Ryoko Ono & Rogier Smal - Wood Moon (Jvtlandt / Toztizok Zoundz, 2016) *****


Ryoko Ono - alto saxophone, voice
Rogier Smal - drums, percussion

Sometimes, musicians active in opposite parts of the globe and playing in different musical genres can meet and immediately form a strong connection, based on a shared passion for improvisation and that rare instinctive understanding that sparks the best moments in free music, and their meeting suddenly sounds inevitable.

This is the case with Ryoko Ono, a saxophonist from Nagoya active in various musical styles and collaborating, among others, with Tatsuya Yoshida in the Sax Ruins duo, and Rogier Smal, an Amsterdam-based percussionist who has worked with diverse musicians like Marshall Allen and Eugene Chadbourne. After a chance encounter in Japan, they decided to meet again in Europe to record together and further develop what must have been an electrifying first meeting. The results are the nine improvisations contained in this CD, jointly released by Jvtlandt and Toztizok Zoundz.

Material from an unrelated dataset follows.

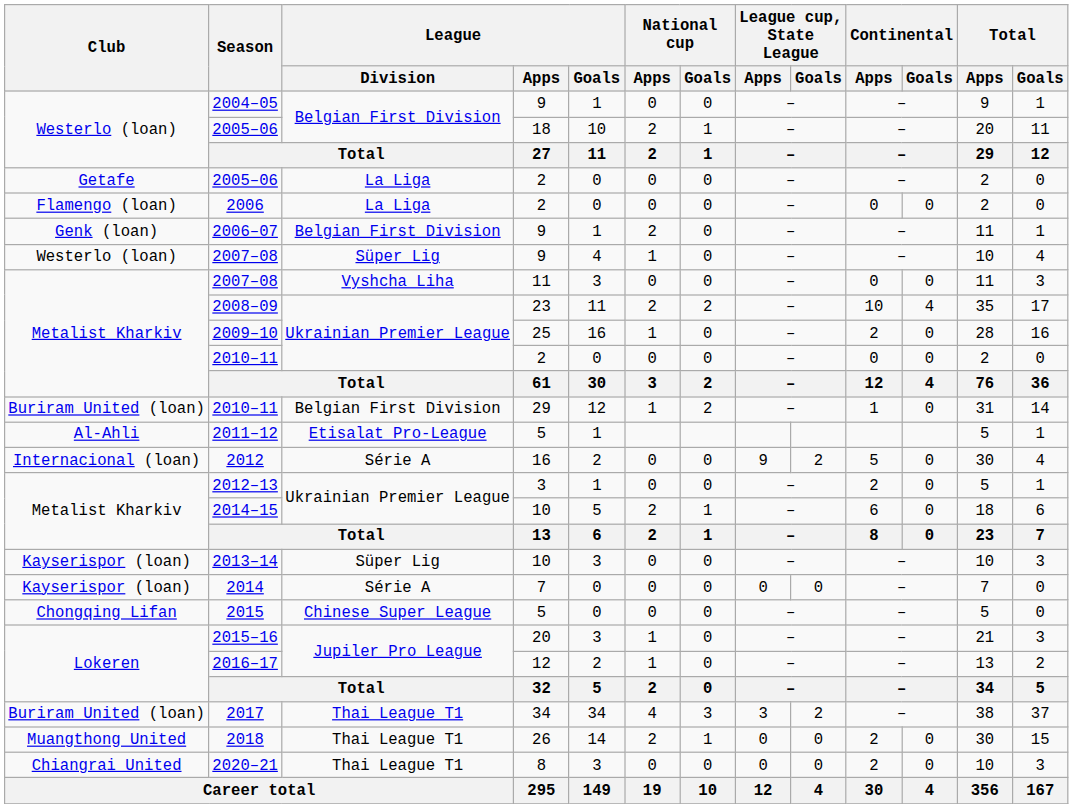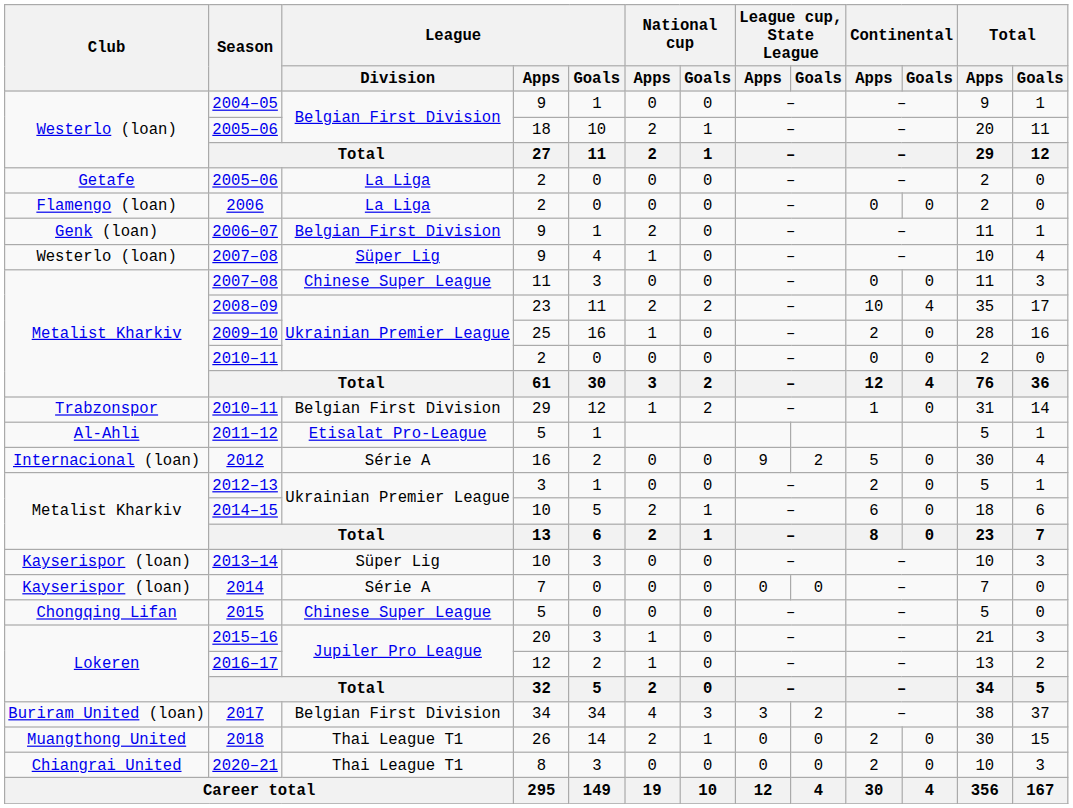2007–08 / 11 | League / Division: Vyshcha Liha -> Chinese Super League
2010–11 / 29 | Club: Buriram United (loan) -> Trabzonspor
2017 | League / Division: Thai League T1 -> Belgian First Division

The record starts with a blast: “Untitled 1” is an implacable sonic assault of blazing saxophone lines and thunderous drums in a flexible frame of gradual stops and sudden accelerations. The impact is breathtaking, and the track exemplifies the spirit that pervades the whole record, with Ono moving with striking dexterity around a myriad of melodic and rhythmic ideas, while Smal works on different percussive colors and precisely placed accents, modulating his muscular approach in a continuous open exchange with the saxophone. The instrumental quality of the musicians is impressive – from Ono's winding free-bop phrasing and unorthodox vocabulary to Smal's nuanced delivery and choice of timbres – but technique is never an end in itself, and is always used to shape and enrich the spontaneousness of a tight improvisational dialogue. The album is built on a variety of different strategies, always keeping the music firmly planted in its free jazz roots but developing the pieces with a clever compositional logic, mostly dispensing with thematic hooks but adding a meaningful dimension to each tune by other means, like the metal percussions of “Untitled 3”, Ono’s quirky vocalizing on “Untitled 4” or her circular breathing excursions on “Untitled 8”.

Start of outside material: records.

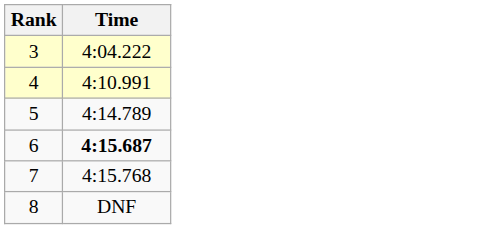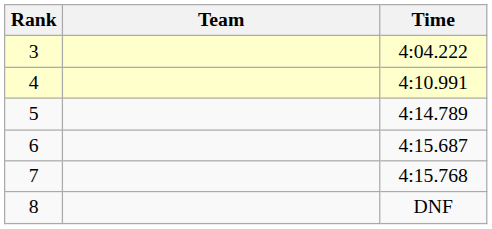+ column: Team
6 | Time: bold -> normal
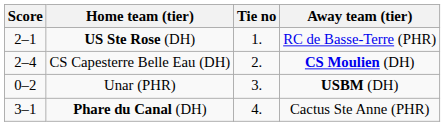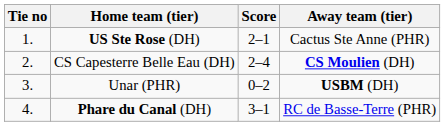columns swapped: Tie no <-> Score
US Ste Rose (DH) | Away team (tier): RC de Basse-Terre (PHR) -> Cactus Ste Anne (PHR)
Phare du Canal (DH) | Away team (tier): Cactus Ste Anne (PHR) -> RC de Basse-Terre (PHR)
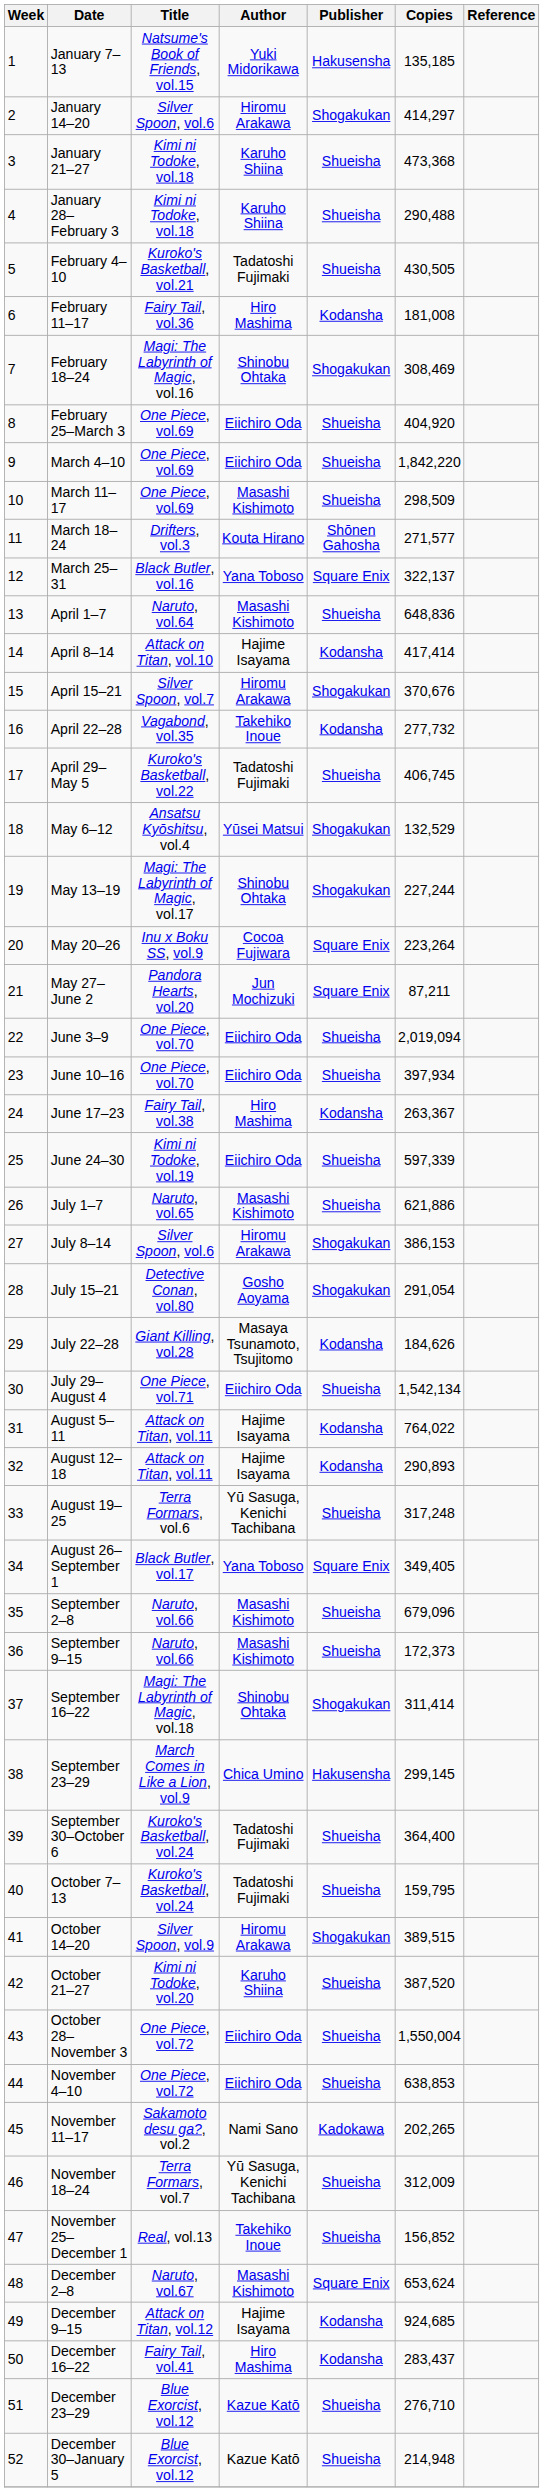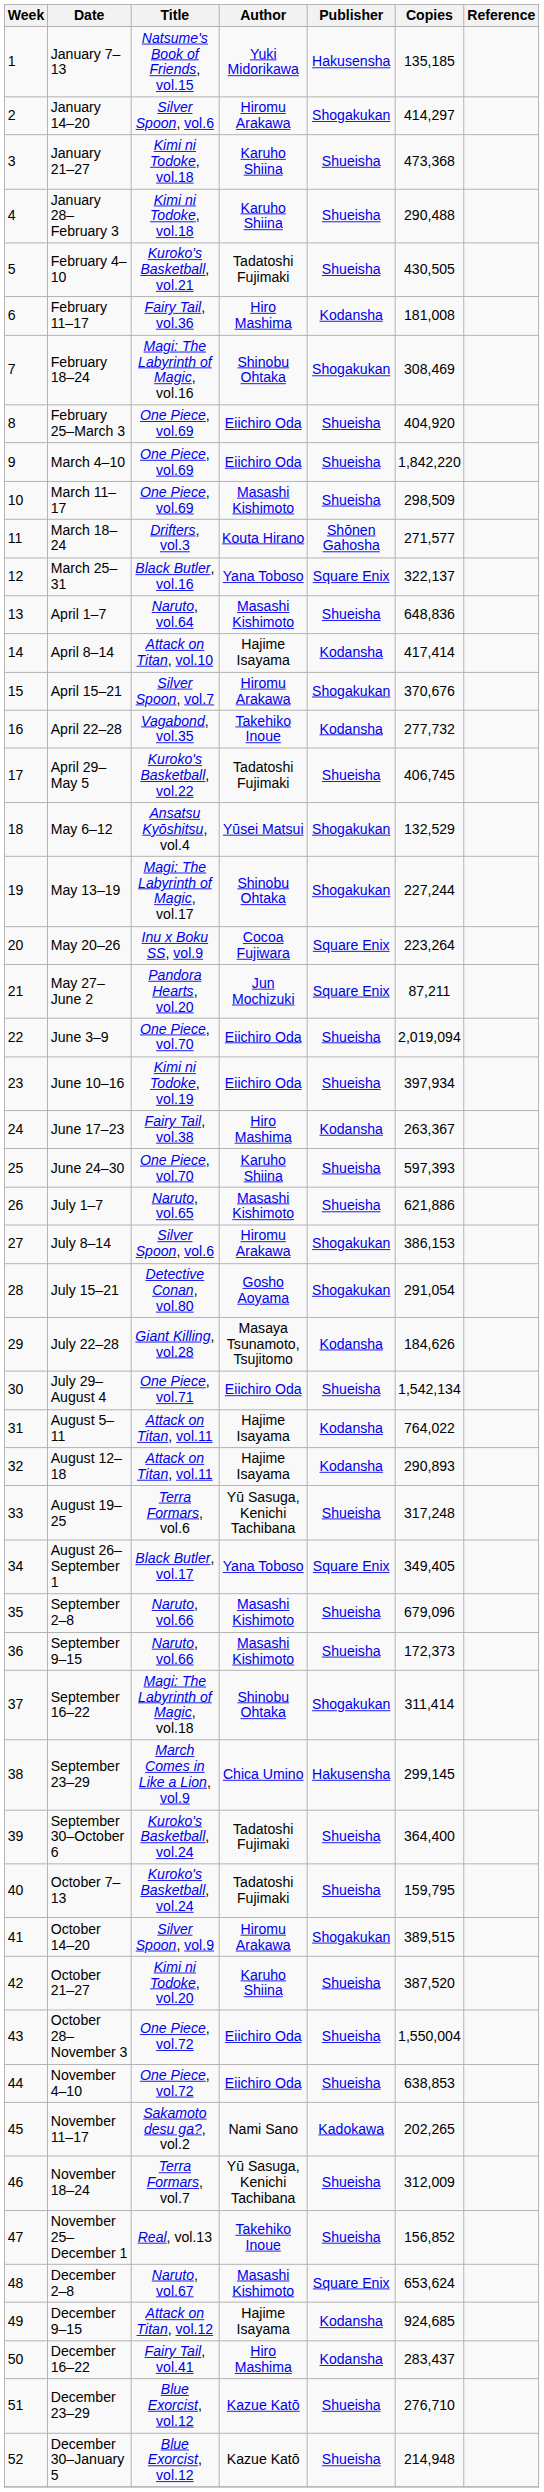June 10–16 | Title: One Piece, vol.70 -> Kimi ni Todoke, vol.19
June 24–30 | Title: Kimi ni Todoke, vol.19 -> One Piece, vol.70
June 24–30 | Author: Eiichiro Oda -> Karuho Shiina
June 24–30 | Copies: 597,339 -> 597,393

Consistently excellent from start to finish, this record is an astonishing debut by a powerful new improvisational unit, and nothing less than a revelation – an exhilarating musical world of telepathic interplay, fresh ideas and instrumental virtuosity.

Listen to “Untitled 5”:

2 comments:

cifelius said...

Excellent duo!

Unknown said...

Outstanding ! This is going to be ordered today. Thank you for posting this review. Great write-up.